The risk of dying as a result of aortic valve replacement is estimated at 1–3%. Combining aortic valve replacement with coronary artery bypass grafting increases the risk of mortality. Older patients, as well as those who are frail and/or have other health problems, have a higher risk of experiencing complications. Possible problems include cardiac infarction/failure, arrhythmia or heart block, mediastinal bleeding, stroke and infection. Late complications include endocarditis, thromboembolic events, prosthetic valve dysfunction and paravalvular leak.

Patient–prosthesis mismatch

When dealing with a small aortic annulus, the surgeon might be forced to insert a small prosthetic aortic valve, with an orifice that is too small in relation to the size of the patient. This is known as patient–prosthesis mismatch. It increases the pressure of the blood flowing through the valve and can negatively affect outcomes. Various techniques and stentless valves have been utilized to avoid this phenomenon.

Less invasive procedures

Minimally invasive cardiac surgery

Since the late 1990s, some cardiac surgeons have been performing aortic valve replacement procedures using an approach referred to as minimally invasive cardiac surgery. Using this approach, the surgeon replaces the valve through a smaller chest incision than that for a median sternotomy. MICS typically involves shorter recovery times and more attractive cosmetic results.

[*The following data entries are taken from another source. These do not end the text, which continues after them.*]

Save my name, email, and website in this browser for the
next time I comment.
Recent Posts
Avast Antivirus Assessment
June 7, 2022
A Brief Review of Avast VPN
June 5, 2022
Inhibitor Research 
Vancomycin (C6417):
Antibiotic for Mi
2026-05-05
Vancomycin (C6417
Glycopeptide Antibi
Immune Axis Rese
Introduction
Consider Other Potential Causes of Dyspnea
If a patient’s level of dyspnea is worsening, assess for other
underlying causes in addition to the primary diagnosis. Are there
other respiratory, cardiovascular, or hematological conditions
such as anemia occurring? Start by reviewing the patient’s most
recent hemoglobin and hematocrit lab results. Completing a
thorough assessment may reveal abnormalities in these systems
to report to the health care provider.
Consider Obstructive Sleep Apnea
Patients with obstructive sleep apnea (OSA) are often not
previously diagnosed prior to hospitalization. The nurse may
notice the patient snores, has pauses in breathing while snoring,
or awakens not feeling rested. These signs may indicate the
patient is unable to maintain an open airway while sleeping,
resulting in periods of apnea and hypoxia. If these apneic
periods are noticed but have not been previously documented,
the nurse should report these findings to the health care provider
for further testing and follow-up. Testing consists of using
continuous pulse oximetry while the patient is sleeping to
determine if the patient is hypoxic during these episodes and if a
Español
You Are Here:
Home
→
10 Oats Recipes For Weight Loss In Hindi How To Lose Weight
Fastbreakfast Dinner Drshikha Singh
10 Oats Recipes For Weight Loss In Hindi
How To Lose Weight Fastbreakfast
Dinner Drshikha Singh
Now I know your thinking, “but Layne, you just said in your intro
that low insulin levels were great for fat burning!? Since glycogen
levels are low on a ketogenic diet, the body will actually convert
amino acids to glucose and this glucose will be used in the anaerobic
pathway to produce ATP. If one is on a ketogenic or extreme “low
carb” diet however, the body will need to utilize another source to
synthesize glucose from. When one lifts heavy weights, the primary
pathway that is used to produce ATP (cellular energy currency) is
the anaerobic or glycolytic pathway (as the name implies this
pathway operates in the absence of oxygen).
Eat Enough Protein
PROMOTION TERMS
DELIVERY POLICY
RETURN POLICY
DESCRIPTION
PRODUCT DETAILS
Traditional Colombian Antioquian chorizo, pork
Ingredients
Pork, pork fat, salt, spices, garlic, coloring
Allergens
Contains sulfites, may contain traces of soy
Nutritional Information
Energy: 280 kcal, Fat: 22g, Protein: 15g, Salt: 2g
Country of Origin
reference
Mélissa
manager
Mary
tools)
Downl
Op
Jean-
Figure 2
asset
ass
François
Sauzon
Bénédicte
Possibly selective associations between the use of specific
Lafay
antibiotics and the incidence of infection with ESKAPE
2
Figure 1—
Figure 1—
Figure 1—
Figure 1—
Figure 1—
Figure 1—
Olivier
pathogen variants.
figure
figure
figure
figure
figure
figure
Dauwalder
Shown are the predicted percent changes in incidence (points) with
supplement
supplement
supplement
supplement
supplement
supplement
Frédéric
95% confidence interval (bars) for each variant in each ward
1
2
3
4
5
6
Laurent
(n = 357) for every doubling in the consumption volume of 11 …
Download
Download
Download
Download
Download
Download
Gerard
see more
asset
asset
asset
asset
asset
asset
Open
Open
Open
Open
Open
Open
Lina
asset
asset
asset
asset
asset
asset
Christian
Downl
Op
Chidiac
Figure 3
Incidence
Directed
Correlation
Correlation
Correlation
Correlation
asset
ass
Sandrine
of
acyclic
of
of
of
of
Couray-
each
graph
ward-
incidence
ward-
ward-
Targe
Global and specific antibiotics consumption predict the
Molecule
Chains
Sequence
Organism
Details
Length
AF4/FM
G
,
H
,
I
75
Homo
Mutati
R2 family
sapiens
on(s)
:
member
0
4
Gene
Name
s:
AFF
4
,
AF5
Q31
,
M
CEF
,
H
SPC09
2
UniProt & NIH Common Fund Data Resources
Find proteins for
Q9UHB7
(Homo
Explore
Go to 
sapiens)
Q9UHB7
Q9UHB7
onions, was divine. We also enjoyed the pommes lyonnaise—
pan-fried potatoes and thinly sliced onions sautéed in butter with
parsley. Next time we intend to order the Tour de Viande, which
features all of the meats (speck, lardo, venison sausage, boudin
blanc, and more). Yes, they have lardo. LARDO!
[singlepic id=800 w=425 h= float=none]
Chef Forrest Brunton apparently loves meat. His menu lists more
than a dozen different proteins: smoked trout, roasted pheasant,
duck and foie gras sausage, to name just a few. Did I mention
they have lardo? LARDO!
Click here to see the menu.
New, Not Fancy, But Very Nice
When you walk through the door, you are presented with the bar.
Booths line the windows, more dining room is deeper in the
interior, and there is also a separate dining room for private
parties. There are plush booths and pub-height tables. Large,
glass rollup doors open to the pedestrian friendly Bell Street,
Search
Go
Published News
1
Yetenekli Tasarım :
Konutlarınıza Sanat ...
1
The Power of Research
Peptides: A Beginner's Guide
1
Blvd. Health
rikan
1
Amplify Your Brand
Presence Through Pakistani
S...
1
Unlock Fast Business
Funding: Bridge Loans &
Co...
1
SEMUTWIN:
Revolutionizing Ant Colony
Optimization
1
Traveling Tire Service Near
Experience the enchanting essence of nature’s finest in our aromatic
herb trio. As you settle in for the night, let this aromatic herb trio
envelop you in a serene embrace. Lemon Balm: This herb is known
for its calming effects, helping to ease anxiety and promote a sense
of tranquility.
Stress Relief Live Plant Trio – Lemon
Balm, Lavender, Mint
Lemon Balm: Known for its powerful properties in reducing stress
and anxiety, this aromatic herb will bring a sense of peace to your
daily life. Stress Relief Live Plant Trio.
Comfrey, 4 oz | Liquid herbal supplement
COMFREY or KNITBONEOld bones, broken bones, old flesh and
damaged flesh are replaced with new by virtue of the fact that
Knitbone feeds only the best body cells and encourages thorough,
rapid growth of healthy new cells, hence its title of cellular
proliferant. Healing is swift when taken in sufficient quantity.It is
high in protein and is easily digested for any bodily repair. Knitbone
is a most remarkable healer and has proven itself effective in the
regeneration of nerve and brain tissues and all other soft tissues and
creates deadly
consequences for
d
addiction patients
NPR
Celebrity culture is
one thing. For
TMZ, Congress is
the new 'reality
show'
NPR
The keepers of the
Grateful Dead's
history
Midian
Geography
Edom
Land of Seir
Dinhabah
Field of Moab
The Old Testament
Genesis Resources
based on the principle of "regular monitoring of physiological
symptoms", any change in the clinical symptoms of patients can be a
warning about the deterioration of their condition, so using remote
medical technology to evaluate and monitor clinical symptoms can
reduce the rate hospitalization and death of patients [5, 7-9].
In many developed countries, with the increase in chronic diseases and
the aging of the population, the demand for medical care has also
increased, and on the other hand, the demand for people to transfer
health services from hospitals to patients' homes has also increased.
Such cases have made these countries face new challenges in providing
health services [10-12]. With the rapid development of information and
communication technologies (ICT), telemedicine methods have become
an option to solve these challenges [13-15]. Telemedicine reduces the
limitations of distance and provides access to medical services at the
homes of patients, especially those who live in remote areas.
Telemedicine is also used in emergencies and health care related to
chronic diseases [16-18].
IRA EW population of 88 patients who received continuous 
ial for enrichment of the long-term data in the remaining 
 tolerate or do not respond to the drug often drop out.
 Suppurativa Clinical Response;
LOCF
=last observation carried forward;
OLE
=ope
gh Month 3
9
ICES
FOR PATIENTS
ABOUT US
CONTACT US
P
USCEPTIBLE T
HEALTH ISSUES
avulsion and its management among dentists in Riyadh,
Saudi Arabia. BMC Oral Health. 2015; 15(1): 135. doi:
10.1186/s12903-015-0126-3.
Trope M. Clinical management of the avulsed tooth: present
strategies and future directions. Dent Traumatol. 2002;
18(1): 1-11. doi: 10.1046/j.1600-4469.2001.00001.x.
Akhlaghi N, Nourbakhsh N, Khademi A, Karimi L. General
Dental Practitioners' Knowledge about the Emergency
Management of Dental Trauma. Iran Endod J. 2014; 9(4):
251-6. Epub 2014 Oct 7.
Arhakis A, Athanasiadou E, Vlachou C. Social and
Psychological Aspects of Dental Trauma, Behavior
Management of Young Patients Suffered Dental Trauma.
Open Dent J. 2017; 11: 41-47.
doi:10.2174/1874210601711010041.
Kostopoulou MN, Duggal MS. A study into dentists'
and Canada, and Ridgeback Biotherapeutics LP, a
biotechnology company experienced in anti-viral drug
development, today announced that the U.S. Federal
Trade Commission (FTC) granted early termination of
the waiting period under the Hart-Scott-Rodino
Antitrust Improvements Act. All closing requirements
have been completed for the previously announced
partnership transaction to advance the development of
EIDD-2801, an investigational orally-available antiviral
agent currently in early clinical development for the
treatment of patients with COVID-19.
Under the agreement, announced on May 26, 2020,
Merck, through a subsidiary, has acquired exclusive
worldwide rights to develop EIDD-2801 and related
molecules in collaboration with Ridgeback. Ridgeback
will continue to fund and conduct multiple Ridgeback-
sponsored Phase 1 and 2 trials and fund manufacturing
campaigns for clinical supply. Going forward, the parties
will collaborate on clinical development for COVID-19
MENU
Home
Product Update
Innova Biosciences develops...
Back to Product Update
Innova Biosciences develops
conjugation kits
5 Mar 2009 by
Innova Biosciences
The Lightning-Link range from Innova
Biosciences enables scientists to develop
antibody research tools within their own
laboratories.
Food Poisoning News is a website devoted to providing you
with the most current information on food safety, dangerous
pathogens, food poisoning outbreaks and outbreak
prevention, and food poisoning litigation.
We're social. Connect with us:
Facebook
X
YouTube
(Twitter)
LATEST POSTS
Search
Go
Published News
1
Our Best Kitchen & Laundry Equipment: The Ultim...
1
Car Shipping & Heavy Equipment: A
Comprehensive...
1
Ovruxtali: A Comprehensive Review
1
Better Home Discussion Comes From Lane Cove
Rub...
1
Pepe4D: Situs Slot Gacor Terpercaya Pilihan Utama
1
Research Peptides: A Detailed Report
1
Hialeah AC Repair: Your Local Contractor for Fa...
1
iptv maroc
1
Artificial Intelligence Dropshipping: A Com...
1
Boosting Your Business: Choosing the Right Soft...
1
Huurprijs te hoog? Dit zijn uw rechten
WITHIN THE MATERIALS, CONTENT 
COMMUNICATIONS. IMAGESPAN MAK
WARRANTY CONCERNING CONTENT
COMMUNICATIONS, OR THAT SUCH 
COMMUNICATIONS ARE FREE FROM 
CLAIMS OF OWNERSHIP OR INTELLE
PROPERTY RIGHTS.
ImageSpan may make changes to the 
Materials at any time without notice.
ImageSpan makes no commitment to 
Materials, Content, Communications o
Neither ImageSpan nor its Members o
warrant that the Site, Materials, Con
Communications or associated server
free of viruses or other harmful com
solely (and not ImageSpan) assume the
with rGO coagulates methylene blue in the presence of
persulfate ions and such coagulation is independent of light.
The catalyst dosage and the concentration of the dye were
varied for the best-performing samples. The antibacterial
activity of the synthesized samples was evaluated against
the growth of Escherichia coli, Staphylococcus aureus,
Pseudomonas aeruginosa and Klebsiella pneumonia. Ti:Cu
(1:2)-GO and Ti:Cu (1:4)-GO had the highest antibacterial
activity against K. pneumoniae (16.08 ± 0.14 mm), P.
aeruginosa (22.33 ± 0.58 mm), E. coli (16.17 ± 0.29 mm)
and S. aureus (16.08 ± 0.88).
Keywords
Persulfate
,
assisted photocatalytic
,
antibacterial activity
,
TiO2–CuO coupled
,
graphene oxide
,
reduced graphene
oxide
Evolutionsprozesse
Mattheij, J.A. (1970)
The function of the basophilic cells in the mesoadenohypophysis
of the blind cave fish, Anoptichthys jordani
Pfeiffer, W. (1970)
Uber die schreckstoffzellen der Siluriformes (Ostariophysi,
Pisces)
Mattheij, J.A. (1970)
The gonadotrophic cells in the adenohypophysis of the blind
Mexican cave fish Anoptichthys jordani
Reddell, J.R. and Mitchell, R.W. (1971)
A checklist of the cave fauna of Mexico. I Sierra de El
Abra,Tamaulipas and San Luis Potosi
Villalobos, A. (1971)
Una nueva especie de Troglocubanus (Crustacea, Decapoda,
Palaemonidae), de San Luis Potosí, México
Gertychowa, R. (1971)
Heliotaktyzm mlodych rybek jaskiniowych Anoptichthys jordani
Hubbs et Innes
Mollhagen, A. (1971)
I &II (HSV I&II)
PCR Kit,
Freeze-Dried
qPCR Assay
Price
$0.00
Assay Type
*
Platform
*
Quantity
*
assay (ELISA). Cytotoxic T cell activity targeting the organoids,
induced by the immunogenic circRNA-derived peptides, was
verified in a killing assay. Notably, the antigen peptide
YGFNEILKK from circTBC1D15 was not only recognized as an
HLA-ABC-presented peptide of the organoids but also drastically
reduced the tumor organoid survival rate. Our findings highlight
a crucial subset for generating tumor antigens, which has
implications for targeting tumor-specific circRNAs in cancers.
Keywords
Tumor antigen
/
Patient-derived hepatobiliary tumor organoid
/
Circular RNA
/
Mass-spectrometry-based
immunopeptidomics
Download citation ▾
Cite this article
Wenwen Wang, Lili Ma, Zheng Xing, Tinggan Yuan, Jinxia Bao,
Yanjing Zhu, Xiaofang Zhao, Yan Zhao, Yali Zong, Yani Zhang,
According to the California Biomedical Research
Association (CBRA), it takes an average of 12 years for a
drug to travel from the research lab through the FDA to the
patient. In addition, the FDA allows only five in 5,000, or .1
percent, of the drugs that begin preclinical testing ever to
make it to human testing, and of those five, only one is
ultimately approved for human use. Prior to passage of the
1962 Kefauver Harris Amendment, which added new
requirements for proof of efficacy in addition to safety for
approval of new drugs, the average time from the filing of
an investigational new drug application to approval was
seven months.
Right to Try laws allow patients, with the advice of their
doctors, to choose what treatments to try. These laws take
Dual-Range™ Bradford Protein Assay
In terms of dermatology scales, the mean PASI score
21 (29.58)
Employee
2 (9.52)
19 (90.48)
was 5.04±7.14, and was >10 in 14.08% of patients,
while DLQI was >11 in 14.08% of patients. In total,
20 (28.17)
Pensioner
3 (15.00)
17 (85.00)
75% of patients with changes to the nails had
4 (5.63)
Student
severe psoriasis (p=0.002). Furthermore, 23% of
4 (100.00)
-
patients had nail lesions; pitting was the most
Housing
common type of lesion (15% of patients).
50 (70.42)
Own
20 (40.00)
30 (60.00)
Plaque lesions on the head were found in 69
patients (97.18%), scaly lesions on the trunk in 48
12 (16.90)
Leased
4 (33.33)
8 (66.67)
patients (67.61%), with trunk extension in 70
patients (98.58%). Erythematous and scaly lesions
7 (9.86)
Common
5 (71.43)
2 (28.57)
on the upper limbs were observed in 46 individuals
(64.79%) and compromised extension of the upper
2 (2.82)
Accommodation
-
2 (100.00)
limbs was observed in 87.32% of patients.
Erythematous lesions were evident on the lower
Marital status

Transcatheter aortic valve replacement

Another alternative for many high-risk or elderly patients is transcatheter aortic valve replacement. Rather than removing the existing valve, this technique pushes a new valve into the place of the existing valve. The replacement valve is collapsible and is delivered to the site of the existing valve through a tube called a catheter. The catheter may be inserted through the femoral artery in the thigh, or using a small incision in the chest and then through a large artery or the tip of the left ventricle. Fluoroscopy and TTE are utilized for the positioning of the valve. Once the replacement valve is in place, it is expanded, pushing the old valve’s leaflets out of the way.
Guidelines suggest TAVR for most patients aged 75 years and older, and surgical aortic valve replacement for most patients aged less than 75 years. Ultimately, the best treatment choice is a decision based on many individual factors.